Avec ses 202 petits morceaux (« morcelets » plus ou moins longs -de 4 à 78 mesures...- et plus ou moins difficiles), ce Manuel de piano original, déjà très diversifié dans le seul vol. 1, offre une vaste mine de perles musicales qui raviront pianistes débutants et chevronnés. Conçu comme « un jardin où il fait bon se promener », le compositeur pédagogue du piano a préféré laisser professeurs et élèves découvrir son univers musical dans l’ordre de création des pièces, tout en proposant un « itinéraire conseillé » (par volume, mais également pour l’ensemble), visant une progression en difficulté croissante. Chaque volume est indépendant, mais le tout constitue une entité pédagogique cohérente et très profitable.



Le Volume 1 débute par une (re)mise en doigts grâce à 3 petits cahiers de transcriptions simples pour le clavier d’hymnes, de chansons, de génériques connus… appartenant au tronc commun national et international. Une spécificité méthodologique : après l’apprentissage par l’élève du morceau en question, il lui est proposé, le cas échéant, un travail complémentaire des plus efficaces, à l’aide d’une signalétique (cf. encadrés des pages de nomenclature des entrées). Ce travail d’appoint (rythmique, agogique, nuancé, d’attaque, de transposition, de redistribution des rôles manuels...) constitue une excellente consolidation des acquis fondamentaux du geste et du développement mental du pianiste (en herbe). Le jeu sur les divers paramètres favorise une distanciation libératrice du morceau écrit.
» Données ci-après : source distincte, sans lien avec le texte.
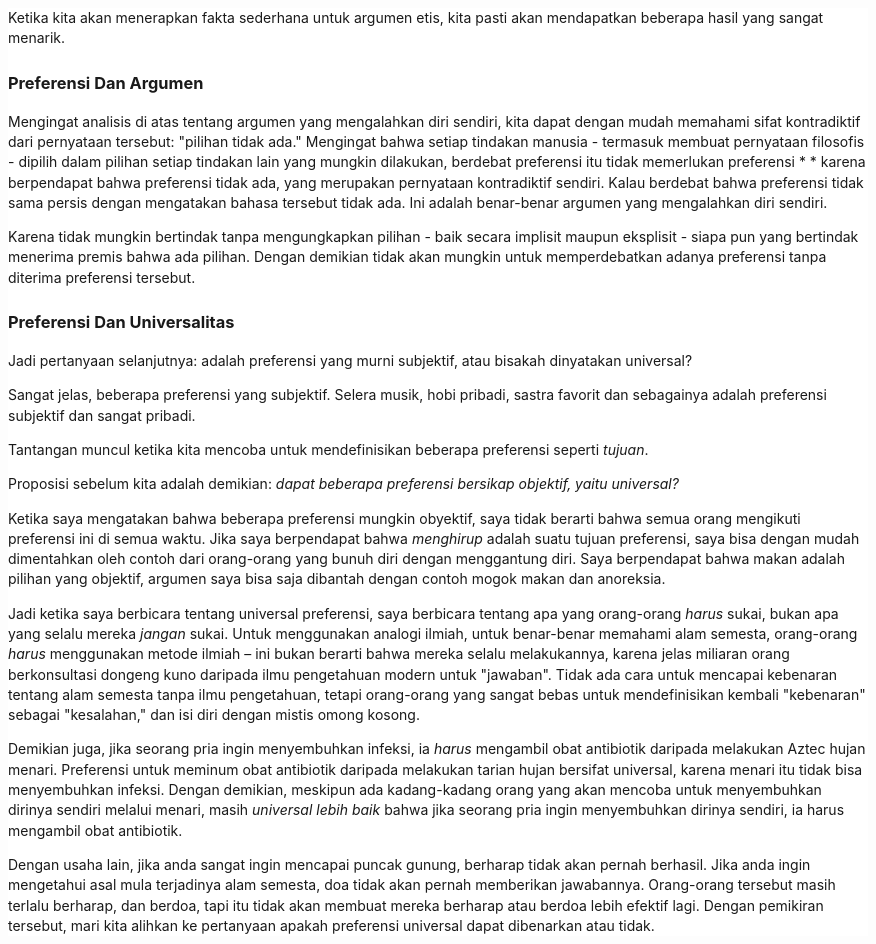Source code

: Ketika kita akan menerapkan fakta sederhana untuk argumen etis, kita pasti akan mendapatkan beberapa hasil yang sangat menarik.

### Preferensi Dan Argumen

Mengingat analisis di atas tentang argumen yang mengalahkan diri sendiri, kita dapat dengan mudah memahami sifat kontradiktif dari pernyataan tersebut: "pilihan tidak ada." Mengingat bahwa setiap tindakan manusia - termasuk membuat pernyataan filosofis - dipilih dalam pilihan setiap tindakan lain yang mungkin dilakukan, berdebat preferensi itu tidak memerlukan preferensi * * karena berpendapat bahwa preferensi tidak ada, yang merupakan pernyataan kontradiktif sendiri. Kalau berdebat bahwa preferensi tidak sama persis dengan mengatakan bahasa tersebut tidak ada. Ini adalah benar-benar argumen yang mengalahkan diri sendiri.

Karena tidak mungkin bertindak tanpa mengungkapkan pilihan - baik secara implisit maupun eksplisit - siapa pun yang bertindak menerima premis bahwa ada pilihan. Dengan demikian tidak akan mungkin untuk memperdebatkan adanya preferensi tanpa diterima preferensi tersebut.

### Preferensi Dan Universalitas

Jadi pertanyaan selanjutnya: adalah preferensi yang murni subjektif, atau bisakah dinyatakan universal?

Sangat jelas, beberapa preferensi yang subjektif. Selera musik, hobi pribadi, sastra favorit dan sebagainya adalah preferensi subjektif dan sangat pribadi.

Tantangan muncul ketika kita mencoba untuk mendefinisikan beberapa preferensi seperti *tujuan*.

Proposisi sebelum kita adalah demikian: *dapat beberapa preferensi bersikap objektif, yaitu universal?*

Ketika saya mengatakan bahwa beberapa preferensi mungkin obyektif, saya tidak berarti bahwa semua orang mengikuti preferensi ini di semua waktu. Jika saya berpendapat bahwa *menghirup* adalah suatu tujuan preferensi, saya bisa dengan mudah dimentahkan oleh contoh dari orang-orang yang bunuh diri dengan menggantung diri. Saya berpendapat bahwa makan adalah pilihan yang objektif, argumen saya bisa saja dibantah dengan contoh mogok makan dan anoreksia.

Jadi ketika saya berbicara tentang universal preferensi, saya berbicara tentang apa yang orang-orang *harus* sukai, bukan apa yang selalu mereka *jangan* sukai. Untuk menggunakan analogi ilmiah, untuk benar-benar memahami alam semesta, orang-orang *harus* menggunakan metode ilmiah – ini bukan berarti bahwa mereka selalu melakukannya, karena jelas miliaran orang berkonsultasi dongeng kuno daripada ilmu pengetahuan modern untuk "jawaban". Tidak ada cara untuk mencapai kebenaran tentang alam semesta tanpa ilmu pengetahuan, tetapi orang-orang yang sangat bebas untuk mendefinisikan kembali "kebenaran" sebagai "kesalahan," dan isi diri dengan mistis omong kosong.

Demikian juga, jika seorang pria ingin menyembuhkan infeksi, ia *harus* mengambil obat antibiotik daripada melakukan Aztec hujan menari. Preferensi untuk meminum obat antibiotik daripada melakukan tarian hujan bersifat universal, karena menari itu tidak bisa menyembuhkan infeksi. Dengan demikian, meskipun ada kadang-kadang orang yang akan mencoba untuk menyembuhkan dirinya sendiri melalui menari, masih *universal lebih baik* bahwa jika seorang pria ingin menyembuhkan dirinya sendiri, ia harus mengambil obat antibiotik.

Dengan usaha lain, jika anda sangat ingin mencapai puncak gunung, berharap tidak akan pernah berhasil. Jika anda ingin mengetahui asal mula terjadinya alam semesta, doa tidak akan pernah memberikan jawabannya. Orang-orang tersebut masih terlalu berharap, dan berdoa, tapi itu tidak akan membuat mereka berharap atau berdoa lebih efektif lagi. Dengan pemikiran tersebut, mari kita alihkan ke pertanyaan apakah preferensi universal dapat dibenarkan atau tidak.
Le vaste 4e cahier (continuant dans le volume 2) propose les premiers 68 morcelets, très diversifiés, afin de poursuivre l’apprentissage des rudiments de la pratique.

Le Volume 2, plus développé (en presque 200 p.), complète avec plus de 130 « morcelets » l’offre lancée dans le 4e cahier du Vol. 1. En pédagogue averti, Stéphan PATIN y développe encore le travail pianistique en profondeur : la trame discursive se complexifie, le jeu manuel alterné se déploie encore davantage, les exemples d'interversion se multiplient, les doubles (voire triples) notes y sont traitées à de nombreuses reprises. Il invite également à affiner les subtilités expressives, vers de nouveaux horizons musicaux. Fluidité (voire fulgurance), transparence (jeu cristallin), travail sur les plans sonores, assouplissement des inflexions... figurent dans ces pages musicalement attachantes. Au fil des années, elles entretiendront l’appétence du musicien.

Pour une approche pédagogique plus fine ou transversale, dans chaque volume, les pages Repères indexent les difficultés spécifiques travaillées (alternance des mains, mains en vedette, interversion, grands écarts ; gammes, accords, arpèges ; canon, chromatisme, Majeur/mineur ; notes piquées, tenues, trilles, appoggiatures ; intervalles à l’honneur, mesures, tonalités...) et orientent donc les pianistes dans la gestion de leur progression. D’une grande diversité, ces morcelets ressortissent aux esthétiques baroque, classique, romantique, impressionniste, minimaliste... Jazz, folklore et chansons populaires affleurent dans certaines pages. Aux titres souvent facétieux (Glisse en DO, Non pas chez Lebel, Au furet amuseur, Un Sisyphe...), ces pièces fourmillant de trouvailles de tous ordres véhiculent des états d’âme, des couleurs harmoniques plus subtiles et les dissonances globalement de plus en plus présentes pour en permettre l’assimilation progressive.

Au gré de cette élaboration, à la fois rigoureuse et pleine de fantaisie, le pianiste s’appropriera tout le clavier, développera non seulement son agilité digitale et mentale, mais aussi son indépendance des mains, son autonomisation par rapport à la partition. De format A4 relié en spirales, chaque volume, d’un maniement aisé, est remarquablement gravé. Un Compianon sans équivalent, à découvrir impérativement.